I once read an amazing description of dissociation, and it goes something like this:
Imagine you are driving a car, this is you, fully in control of the situation, in your normal state. Now imagine you are the passenger. You are still quite close, and can even potentially grab the wheel should something happen. And now you are in the back seat. All you can do is watch what happens, but the chances of you intervening are minimal. Then, you have a sack on your head. Suddenly, you do not see what is happening, yet you still hear the sounds around you. Ultimately, even your sense of hearing is blocked. You are no longer present. And the car keeps on driving, with something else on the driver’s seat.

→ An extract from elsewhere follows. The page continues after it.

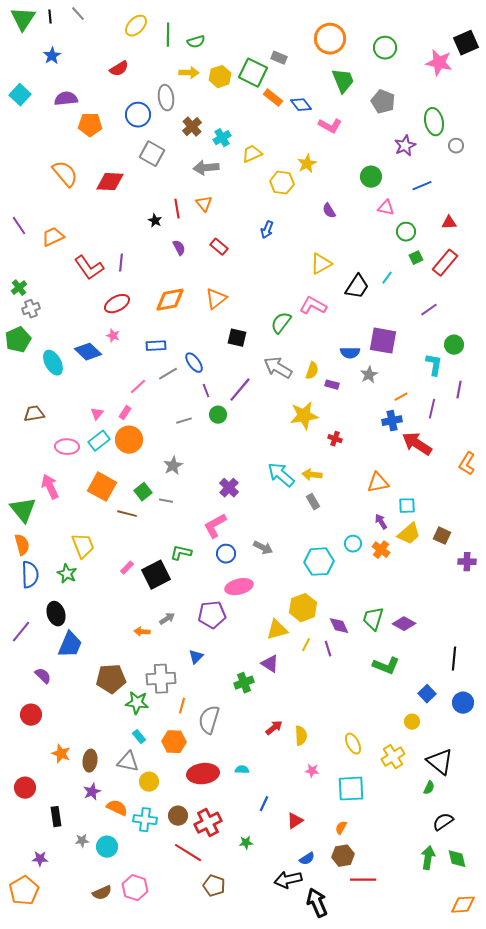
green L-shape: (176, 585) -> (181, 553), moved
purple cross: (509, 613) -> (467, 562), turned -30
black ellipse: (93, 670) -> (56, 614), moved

The absolute suffocation of actual reality. That is what happened to me during the time I was under the worst dissociative episode of my life. And the trigger? Not being able to contact the person I needed to contact.

Getting Back
Eventually, the person returned and found me on the floor, sobbing. What a mess I must’ve been to them. I can only hope finding me in that state didn’t traumatize them. I have a sneaking suspicion I kept calling them, even when they were right next to me. You see, I didn’t see the person. All I recall is hearing a faint voice, and replying to it: “You are not real, you are dead!”
Other than the space of terror and death, I have no real memories of the situation. The things in my mind, as I try to remember, are scarce. There is the blanket, my hands around myself, and the dialing tone of the phone. And everything else beyond the faint voices, that I perceived as delusion, was pure Abyss. An impenetrable fog of my own creation.
Evidently, I snapped out of it eventually. I’ve lost even the days and weeks after the incident to the sands of oblivion. The person told me that they had tried to connect, to speak to me. I had been unresponsive, truly believing them to be an apparition rather than a real person. The power of dissociation can be terrifying, especially to those who don’t know it or haven’t seen it.

What to do?
Well, my friend, I am truly sorry. There is not much you can do at that point. If the person is unresponsive, or unreachable, call for help. There is no shame in getting professionals involved in a situation that you can’t deal with. After all, this is a matter of the person’s health and your own. Don’t play games with it, thinking you can solve the clear mental issues your loved one is facing.
Make sure to let the person know that you are there for them if that is what you truly plan to do. If it is not something you feel you can handle, that is alright as well. Tell this to them, as soon as possible. They may retaliate, or feel devastated. But in the end, it is not fair for either one of you to live a lie. Their mental health is not your burden to bear unless you have taken it voluntarily. Or the person happens to be your child.
It can be scary to face a dissociating person. As someone prone to this condition, all I wish is that those around me do their best to understand its reality. You don’t need to go over and beyond, nor do I want you to do so. If you must remove yourself to protect yourself, then do that. But also do the minimum, and call for help. I would do the same for you.